Here are some frightening statistics. The ANAD reports that 42% of first through 3rd grade girls want to be thinner. 81% of 10-year-old children are afraid of being fat. 46% of nine to eleven year-olds are sometimes or very often on diets. 35% to 57% of adolescent girls engage in crash dieting, fasting, self-induced vomiting, diet pills or laxatives. In a college campus survey, 91% of the women interviewed admitted to controlling their weight through their diet. And why? Because Hollywood gives us unrealistic standards that our girls feel that they must live up to? Yes, that’s part of it, But anywhere from 28% to 74% percent of those with an eating disorder have genetic heritability. Their minds are totally wired differently than those who don’t struggle with food. They truly cannot help it.
Why not see a therapist? I have, but I haven’t had that breakthrough yet. The one that will allow me to love myself no matter what I look like. The people who love me do their best to build me up, but when you don’t believe it yourself, it’s a never ending battle. It can truly be debilitating.

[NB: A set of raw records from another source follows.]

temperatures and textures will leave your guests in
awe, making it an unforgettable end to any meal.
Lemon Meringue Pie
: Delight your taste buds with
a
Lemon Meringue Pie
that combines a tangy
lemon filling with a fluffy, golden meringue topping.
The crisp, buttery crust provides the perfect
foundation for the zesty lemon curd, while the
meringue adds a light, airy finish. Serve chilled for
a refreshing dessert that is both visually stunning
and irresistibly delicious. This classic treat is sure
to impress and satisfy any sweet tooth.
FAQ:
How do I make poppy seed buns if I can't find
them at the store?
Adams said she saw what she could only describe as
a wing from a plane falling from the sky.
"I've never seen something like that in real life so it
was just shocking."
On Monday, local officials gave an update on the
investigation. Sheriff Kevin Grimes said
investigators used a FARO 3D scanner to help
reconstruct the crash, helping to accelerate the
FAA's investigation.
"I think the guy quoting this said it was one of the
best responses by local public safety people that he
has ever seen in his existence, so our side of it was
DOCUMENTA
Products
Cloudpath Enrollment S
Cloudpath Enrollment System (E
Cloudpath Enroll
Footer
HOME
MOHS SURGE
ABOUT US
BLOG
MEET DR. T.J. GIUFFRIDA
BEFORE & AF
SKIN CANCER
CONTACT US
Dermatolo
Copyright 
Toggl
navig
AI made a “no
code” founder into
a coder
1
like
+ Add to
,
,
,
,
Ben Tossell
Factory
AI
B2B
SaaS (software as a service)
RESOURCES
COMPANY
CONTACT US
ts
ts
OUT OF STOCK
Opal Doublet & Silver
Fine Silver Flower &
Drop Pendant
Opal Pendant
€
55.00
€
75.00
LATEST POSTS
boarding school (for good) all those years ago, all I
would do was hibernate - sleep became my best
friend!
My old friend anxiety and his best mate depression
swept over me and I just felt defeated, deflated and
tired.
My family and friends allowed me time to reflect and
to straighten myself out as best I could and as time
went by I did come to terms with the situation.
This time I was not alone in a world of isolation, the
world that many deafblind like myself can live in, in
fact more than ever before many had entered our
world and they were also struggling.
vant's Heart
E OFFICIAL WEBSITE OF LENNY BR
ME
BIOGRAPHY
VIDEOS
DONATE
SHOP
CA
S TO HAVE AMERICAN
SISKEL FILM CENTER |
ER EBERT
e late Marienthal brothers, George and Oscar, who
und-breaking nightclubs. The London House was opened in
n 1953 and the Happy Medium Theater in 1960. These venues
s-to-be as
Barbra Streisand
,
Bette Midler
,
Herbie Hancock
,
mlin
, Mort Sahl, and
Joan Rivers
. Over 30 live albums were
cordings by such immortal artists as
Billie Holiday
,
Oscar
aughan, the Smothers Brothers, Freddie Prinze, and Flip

I suppose you can say that I am one of the lucky ones. If any of us are truly lucky. I have never been hospitalized or attempted suicide, but I have done all the rest. I am the mother of a young daughter and it is my ultimate goal in life to keep her from this deadly disease. Knowing that a propensity for disordered eating is running through her veins just as alcoholism could be, I have to be vigilant. Like I said, this isn’t going away for me anytime soon, and I will continue to hide it from her any way that I can. She deserves a mom to be a role model for good, not an example of bad behavior. So I’ll stick to therapy and setting goals and working hard so that I can be the best version of myself for her.
And a message to all of the folks out there who struggle: You are beautiful, you are worthy, and you are just as you were designed to be. Go out and slay the day. The world is a better place having you in it just the way you are!